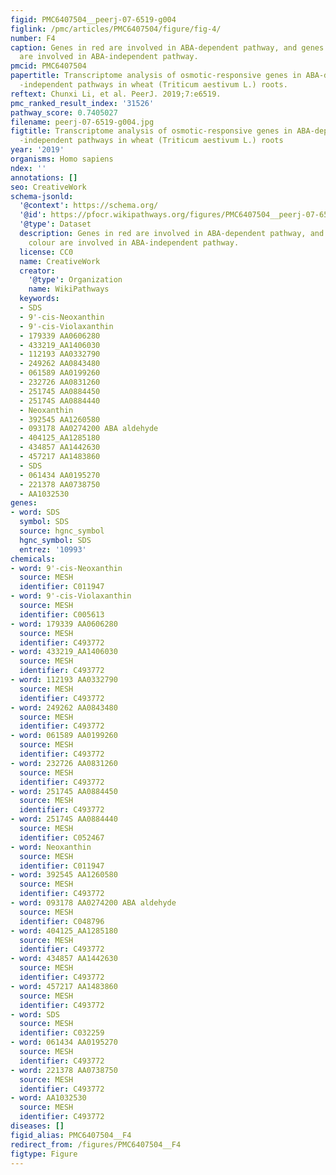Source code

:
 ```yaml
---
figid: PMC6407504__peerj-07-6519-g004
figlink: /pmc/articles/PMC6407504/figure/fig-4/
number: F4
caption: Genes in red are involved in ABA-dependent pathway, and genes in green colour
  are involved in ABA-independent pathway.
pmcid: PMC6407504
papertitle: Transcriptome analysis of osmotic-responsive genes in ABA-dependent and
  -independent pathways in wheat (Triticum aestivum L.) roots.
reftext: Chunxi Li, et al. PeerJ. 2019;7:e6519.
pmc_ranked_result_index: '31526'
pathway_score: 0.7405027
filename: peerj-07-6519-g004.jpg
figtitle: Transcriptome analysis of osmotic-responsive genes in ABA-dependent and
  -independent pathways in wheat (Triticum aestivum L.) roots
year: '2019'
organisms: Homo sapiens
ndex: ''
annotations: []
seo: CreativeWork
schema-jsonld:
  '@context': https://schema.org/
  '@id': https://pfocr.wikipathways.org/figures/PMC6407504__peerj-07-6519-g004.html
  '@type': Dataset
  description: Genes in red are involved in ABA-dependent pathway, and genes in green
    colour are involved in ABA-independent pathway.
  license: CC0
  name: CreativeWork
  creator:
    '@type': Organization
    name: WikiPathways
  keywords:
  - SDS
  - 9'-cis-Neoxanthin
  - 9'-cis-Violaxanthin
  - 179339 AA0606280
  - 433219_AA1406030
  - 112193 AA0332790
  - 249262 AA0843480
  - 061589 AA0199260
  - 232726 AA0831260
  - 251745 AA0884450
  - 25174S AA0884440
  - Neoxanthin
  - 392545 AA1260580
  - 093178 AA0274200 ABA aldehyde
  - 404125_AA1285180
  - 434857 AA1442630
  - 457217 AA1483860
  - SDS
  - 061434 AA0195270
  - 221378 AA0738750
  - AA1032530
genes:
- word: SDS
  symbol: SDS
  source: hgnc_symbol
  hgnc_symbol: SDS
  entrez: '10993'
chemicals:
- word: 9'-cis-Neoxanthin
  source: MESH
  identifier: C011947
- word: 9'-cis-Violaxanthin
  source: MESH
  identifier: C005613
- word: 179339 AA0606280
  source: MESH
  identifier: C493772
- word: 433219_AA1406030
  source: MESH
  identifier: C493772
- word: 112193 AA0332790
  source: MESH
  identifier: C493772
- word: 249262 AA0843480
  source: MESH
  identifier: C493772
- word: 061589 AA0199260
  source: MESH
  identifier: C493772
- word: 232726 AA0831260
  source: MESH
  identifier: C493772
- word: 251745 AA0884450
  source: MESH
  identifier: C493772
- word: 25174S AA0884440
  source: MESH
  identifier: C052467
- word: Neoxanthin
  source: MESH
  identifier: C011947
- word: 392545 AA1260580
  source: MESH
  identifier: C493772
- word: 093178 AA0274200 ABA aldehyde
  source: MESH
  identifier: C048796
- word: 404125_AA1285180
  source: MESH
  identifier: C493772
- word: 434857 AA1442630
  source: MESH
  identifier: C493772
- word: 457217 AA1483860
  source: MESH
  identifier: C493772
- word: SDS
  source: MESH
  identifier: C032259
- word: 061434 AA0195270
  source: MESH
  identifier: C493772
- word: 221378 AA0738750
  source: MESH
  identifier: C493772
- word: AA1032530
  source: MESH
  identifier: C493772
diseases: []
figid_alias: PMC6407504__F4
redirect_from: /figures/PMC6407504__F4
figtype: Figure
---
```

==

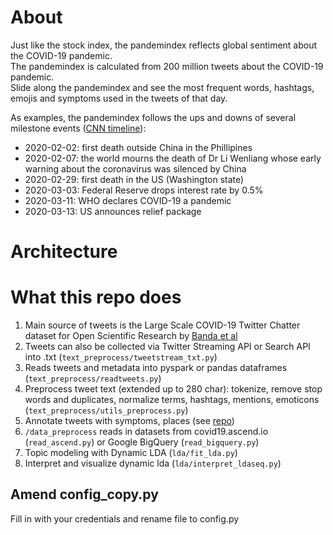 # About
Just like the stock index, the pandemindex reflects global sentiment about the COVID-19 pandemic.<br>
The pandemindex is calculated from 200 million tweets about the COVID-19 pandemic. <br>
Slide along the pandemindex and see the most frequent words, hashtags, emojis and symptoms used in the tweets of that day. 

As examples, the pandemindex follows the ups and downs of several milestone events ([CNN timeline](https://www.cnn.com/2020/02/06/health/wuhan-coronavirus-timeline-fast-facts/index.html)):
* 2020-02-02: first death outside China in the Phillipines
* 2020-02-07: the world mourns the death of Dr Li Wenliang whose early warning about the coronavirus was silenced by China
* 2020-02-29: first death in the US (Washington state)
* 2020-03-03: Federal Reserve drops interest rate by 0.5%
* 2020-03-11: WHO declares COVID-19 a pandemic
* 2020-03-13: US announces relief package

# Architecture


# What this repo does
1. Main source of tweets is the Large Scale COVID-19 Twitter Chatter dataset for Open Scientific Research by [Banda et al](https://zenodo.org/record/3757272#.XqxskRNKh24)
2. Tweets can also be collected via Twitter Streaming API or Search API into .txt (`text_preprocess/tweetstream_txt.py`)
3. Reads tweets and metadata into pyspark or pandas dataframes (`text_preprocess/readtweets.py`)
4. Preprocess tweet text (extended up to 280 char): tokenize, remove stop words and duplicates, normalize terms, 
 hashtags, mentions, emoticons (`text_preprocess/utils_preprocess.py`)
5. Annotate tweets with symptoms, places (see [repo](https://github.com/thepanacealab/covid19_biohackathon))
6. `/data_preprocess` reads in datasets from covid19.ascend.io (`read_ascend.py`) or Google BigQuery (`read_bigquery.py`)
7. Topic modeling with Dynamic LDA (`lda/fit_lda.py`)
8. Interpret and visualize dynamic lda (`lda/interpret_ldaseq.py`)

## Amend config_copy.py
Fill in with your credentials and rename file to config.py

* **Your instructions**
All lines in the records with the string "Violaxanthin" should be copied out.

* **Answer for this exercise**
  - 9'-cis-Violaxanthin
- word: 9'-cis-Violaxanthin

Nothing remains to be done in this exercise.